Une trêve sous tension

L'accord de cessez-le-feu entre Israël et le Hezbollah, déjà fragile, connaît de sérieuses difficultés. Mardi, les affrontements se sont intensifiés au Liban, tandis que l'Iran a menacé de riposter après des frappes américaines menées pendant la nuit. Le Premier ministre israélien, Benjamin Netanyahu, a déclaré qu'Israël « approfondissait son opération » au Liban, signalant une escalade militaire alors même que les efforts diplomatiques se multiplient.

Contexte régional élargi

Ces développements surviennent dans un contexte où l'administration Trump pousse pour un accord avec l'Iran. Selon des informations, les États-Unis auraient renouvelé des frappes contre des cibles iraniennes, citant des menaces pesant sur les troupes américaines. Téhéran a immédiatement réagi en menaçant de représailles, ajoutant une couche de tension aux équilibres déjà précaires dans la région.

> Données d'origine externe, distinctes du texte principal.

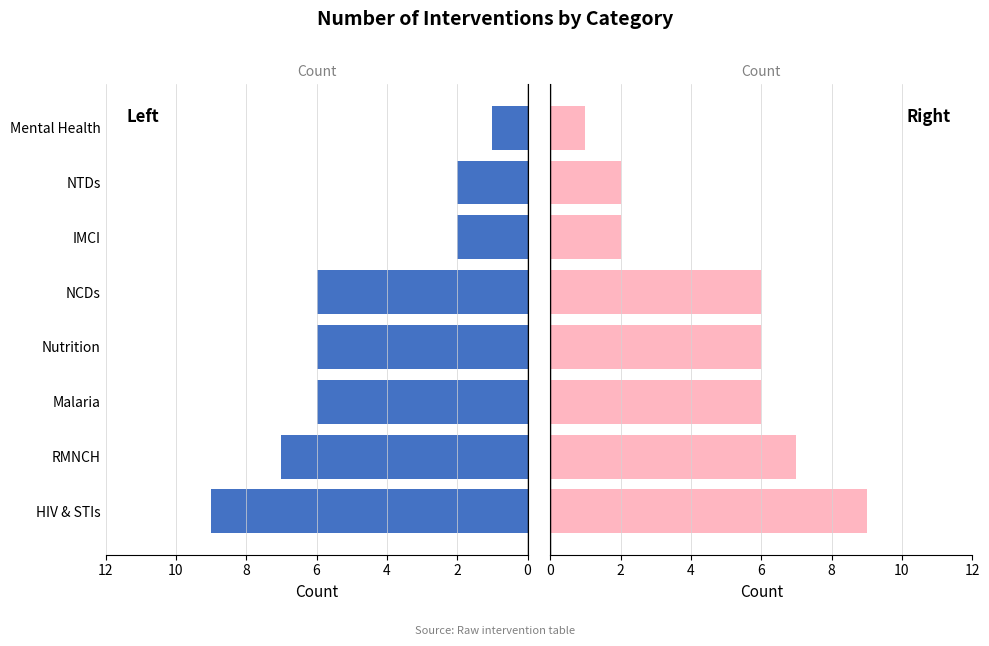

Reading left to right, transcribe all the data shown in this chart.

Count (left): 9	7	6	6	6	2	2	1
Count (right): 9	7	6	6	6	2	2	1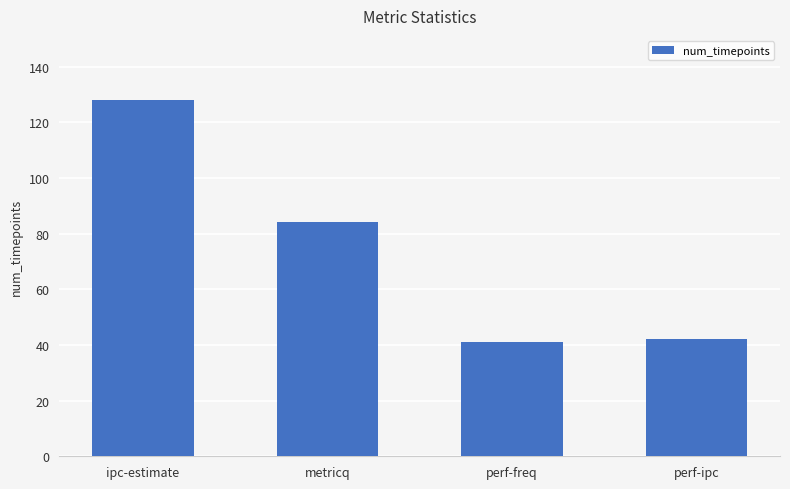

Is it true that the value at ipc-estimate is 128?

True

Les déclarations israéliennes

Benjamin Netanyahu a justifié l'intensification des opérations par la nécessité de sécuriser le nord d'Israël et d'empêcher le Hezbollah de reconstituer ses capacités. « Nous approfondissons notre opération au Liban pour éliminer la menace », a-t-il affirmé, sans fournir de détails sur l'ampleur des troupes ou des frappes. Cette déclaration intervient alors que des dizaines de localités du sud du Liban ont été touchées par des tirs israéliens, selon des témoins.

La menace iranienne

Téhéran, de son côté, a averti qu'il ne resterait pas passif face aux frappes américaines. Le guide suprême iranien aurait convoqué une réunion d'urgence du Conseil suprême de sécurité nationale pour discuter de la réponse appropriée. Les Gardiens de la révolution ont mis en état d'alerte leurs unités, tandis que le ministère des Affaires étrangères a convoqué l'ambassadeur suisse, qui représente les intérêts américains en Iran.

Un équilibre précaire

Les cessez-le-feu conclus ces derniers mois semblaient offrir une accalmie après des mois de guerre ouverte. Mais les récentes escalades menacent de faire voler en éclats ces accords. L'administration américaine, tout en poursuivant des négociations avec l'Iran sur le dossier nucléaire, n'a pas commenté officiellement les frappes nocturnes. Des sources diplomatiques indiquent que les discussions sur un accord global avec Téhéran sont au point mort, chaque partie campant sur ses positions.

Réactions internationales

La communauté internationale observe avec inquiétude la détérioration de la situation. Plusieurs pays ont appelé à la retenue et à la reprise du dialogue. Le secrétaire général de l'ONU a exprimé sa préoccupation face à « une escalade qui pourrait embraser toute la région ». La France et l'Allemagne ont exhorté toutes les parties à respecter les trêves existantes et à éviter toute action unilatérale.

Impacts humanitaires

Sur le terrain, les civils paient le prix fort. Au Liban, des milliers de personnes ont fui leurs foyers dans le sud après les nouvelles frappes. Les hôpitaux de la région rapportent un afflux de blessés. Au même moment, en Iran, des manifestations sporadiques ont éclaté dans plusieurs villes, certains accusant le gouvernement de jouer avec le feu en défiant les États-Unis.

Quelle issue ?

La fenêtre diplomatique semble se refermer. Si Trump parvient à conclure un accord avec l'Iran, cela pourrait désamorcer une partie des tensions, mais les conditions posées par Téhéran (levée totale des sanctions, garanties de non-agression) restent inacceptables pour Washington. Parallèlement, l'opération israélienne au Liban complique toute trêve durable. L'avenir immédiat de la région dépendra des décisions prises dans les prochains jours, alors que les menaces de riposte iranienne et les opérations israéliennes s'intensifient.